Don’t go into farming – Ken Agyapong warns the youth
The Member of Parliament for Assin Central, Kennedy Ohene Agyapong, has warned the teeming unemployed youth not to go into farming
According to him, it is a gamble that won’t pay off.
“When you wake up in the morning and you pray that God let me be poor that’s when you go into farming… because I have been there,” he stated in a Joy News interview, monitored by theghanareport.com.
The MP’s position contrasts the government’s policy on agriculture, which it calls ‘Youth in Agriculture’ under the aegis of the Ministry of Agriculture.
Under the Policy, the youth are being encouraged to go into farming with the government providing seedlings and agriculture support services.
But Mr Agyapong doubted the support the government was proving for the policy saying “I challenge the government to tell us what the inputs are for farmers.
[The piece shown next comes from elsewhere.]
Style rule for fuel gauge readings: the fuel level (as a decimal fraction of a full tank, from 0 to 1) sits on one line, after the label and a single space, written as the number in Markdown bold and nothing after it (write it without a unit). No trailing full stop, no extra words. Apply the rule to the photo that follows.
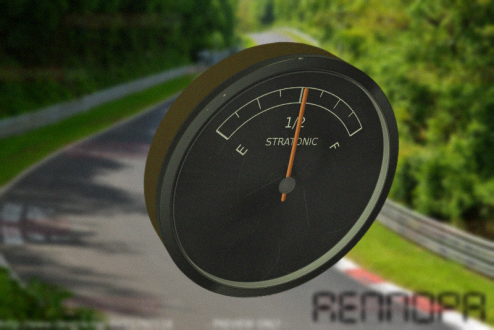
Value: **0.5**
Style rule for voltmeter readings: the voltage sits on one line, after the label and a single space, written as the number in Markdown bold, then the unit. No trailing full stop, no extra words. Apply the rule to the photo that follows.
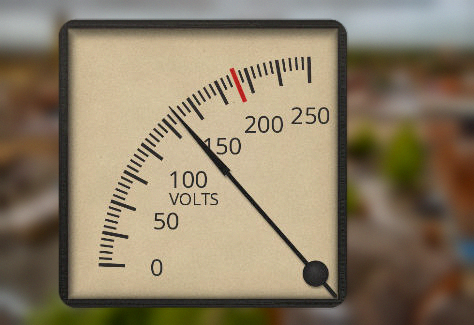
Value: **135** V
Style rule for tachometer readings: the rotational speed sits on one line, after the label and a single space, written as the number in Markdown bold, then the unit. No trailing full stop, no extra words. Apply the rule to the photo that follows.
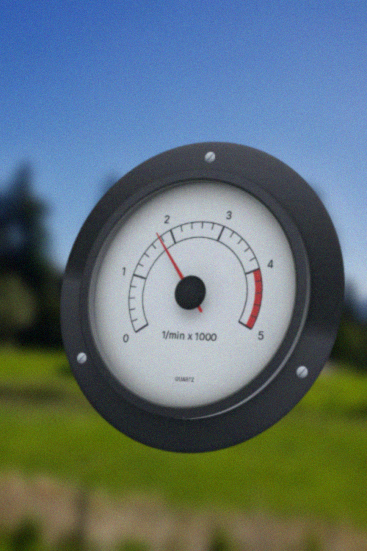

They are asking people to go into farming, but where is the incentive for them to go into farming, they are just talking”.
“If I complete university, read my lips, I am a politician and I am saying I will not go into farming, “he stressed.
Although the majority of Ghana’s workforce are into agriculture, food security and an increasing food import bill is a concern, compared to western economies whose farming population is less, but are able to produce to feed their countries and also export.
Apart from challenges with funding, commercial farmers in the country maintain that there are gaps in the information required by various operators in the sector, both of which need to be dealt with at the highest level of the institutions that play various roles to ensure that an enabling, conducive and transparent environment for investment in the agricultural sector was created.
A major concern of commercial farmers in the country is that a lot of the government’s interventions go to small-scale farmers, while commercial farmers are left on their own to source funds and also pay market rates.
Those challenges seem to be a disincentive for the Assin Central MP.
“The government is asking the youth to go into farming, let them give you incentives, elsewhere, US, UK all over advance countries, they give subsidies to their farmers, ask the farmers how much subsidies are given to them” he argued.
Sharing his experience in farming, Ken Agyapong said he had over 595 acres of rice farm in his constituency, but couldn’t make a profit from that venture due to thievery.
The MP said it was frustrating to take businesses such as farming into the villages, adding that it was not encouraging for the youth to venture into such an enterprise as the frustrations would deter them.
He mentioned thievery by the locals and land litigation as some of the major challenges facing farmers in the country.
“Taking business to the village, you will think they are stupid but they are the cleverest people in terms of thievery, the moment you establish a business in the village they think you are stupid.
“I have factories coming up around the Tema, Prampram area if you’re ready to work, I will invite you from my village to come,” he said.